How to safely use a chainsaw in your garden

1. Safe operation of cordless chainsaws

People who use chainsaws for work need a licence to prove they can operate one safely. You don’t need to be certified to use a chainsaw in your garden but there’s a lot you can learn from the professionals. 

Several people are killed and many are seriously injured each year while pruning trees and cutting logs. Some of these are domestic users, though many are landscaping professionals who have received training. 

The Health and Safety Executive (HSE) has published a thorough Chainsaws At Work guide, which includes advice such as:

  • Making sure you’re physically fit and mentally alert enough to operate a chainsaw

  • Buying low noise, low vibration tools (cordless chainsaws easily meet this criteria)

  • Maintaining your chainsaw for safe and optimal performance 

  • Using appropriate protective clothing including for eyes, ears and limbs

  • Assuming a balanced and comfortable position for cutting and using both hands 

  • Risk assessing overhead power lines, public rights of way and other environmental features

  • Only using chainsaws from a ladder if you’ve received training - use a cordless pole saw instead

  • Transport your tool safely so it doesn’t get damaged or harm anyone in transit - our chainsaw bag has an oil tray and scabbard for safe transportation.


A common cause of injury is known as kickback, where the chainsaw nose comes into contact with an object. Kickback is “the sudden uncontrolled upward and backward movement of the chain and guide bar towards the operator” (HSE). 

Kickback can be avoided by:

  • Maintaining the chain brake

  • Keeping the nose of the guide bar away from obstructions

  • Not over-reaching

  • Keeping the saw below chest height

  • Correct hand position

  • Appropriate chain speed

  • A chainsaw fitted with kickback protection

2. Protective clothing and equipment

It’s advisable to wear some degree of protection when you’re using a chainsaw, even for jobs that you think will be quick. Choose protective clothing of a high standard. Your other clothing should be close-fitting so it doesn’t get in the way.

  • Ear defenders - the professional standard is EN 352-1. We recommend these even if you’re using an EGO low-noise battery-powered chainsaw.

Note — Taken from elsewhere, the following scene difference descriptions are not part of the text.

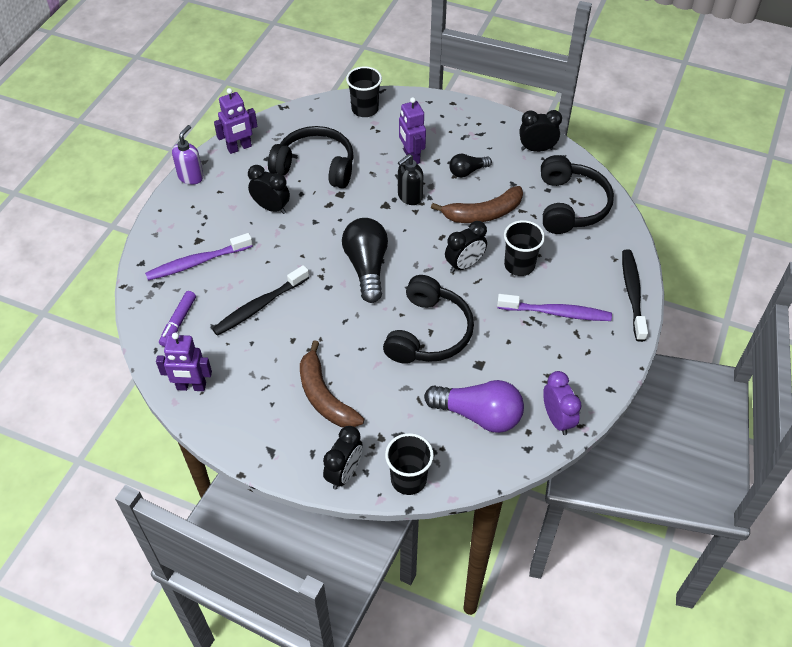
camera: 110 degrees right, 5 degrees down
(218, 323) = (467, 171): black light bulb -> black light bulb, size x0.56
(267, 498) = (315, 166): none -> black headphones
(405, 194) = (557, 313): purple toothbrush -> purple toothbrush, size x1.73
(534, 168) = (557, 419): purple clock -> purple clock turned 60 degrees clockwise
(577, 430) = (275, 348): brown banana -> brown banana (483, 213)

  • Eye protection - either a mesh visor (EN 1731) or safety glasses (EN 166).

  • Gloves that will protect you from cuts from splinters and thorns. Professional standard chainsaw gloves are EN 381-7.

  • Leg protection (EN 381-5). 

  • Feet and ankle protection - gaiters with steel-toe-capped safety boots.

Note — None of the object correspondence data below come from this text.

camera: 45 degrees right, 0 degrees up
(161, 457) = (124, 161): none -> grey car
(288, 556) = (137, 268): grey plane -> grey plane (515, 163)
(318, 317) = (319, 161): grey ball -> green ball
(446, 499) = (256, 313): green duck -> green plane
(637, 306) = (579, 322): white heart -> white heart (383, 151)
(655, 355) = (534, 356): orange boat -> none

Professional tree surgeons (arbourists) and other landscaping professionals might also wear heavy duty personal protective clothing (PPE) like chainsaw boots, chainsaw jackets and safety helmets. These might not be appropriate for you unless you’re using a cordless chainsaw from our Professional range or using your tool for an extended length of time.

Arbourists might also use a battery backpack harness to power their cordless chainsaw. This balances the weight of the battery, making the chainsaw itself lighter and easier to handle. A smaller, domestic battery-powered chainsaw (as in our Power+ range) is light enough to be comfortably used without a harness.

3. Battery powered chainsaws are safer to use

Traditional petrol-powered garden tools are noisy, create toxic emissions, and vibrate at a level which can cause long-term muscular and vascular damage to users. 

On the other hand, some battery-powered chainsaws are designed to minimise risks to users. For example, tests on our cordless chainsaws proves they are quieter, cleaner and vibrate far less than petrol equivalents. They also have a chain brake with kickback protection and auto-lubrication to keep the chain running correctly.

Man operating battery chainsaw


The HSE says that injuries happen when best practice isn’t followed. Even if the job is a quick one and you feel confident that it will be easy, make sure you’re fully prepared, protected and have completed a risk assessment before you start.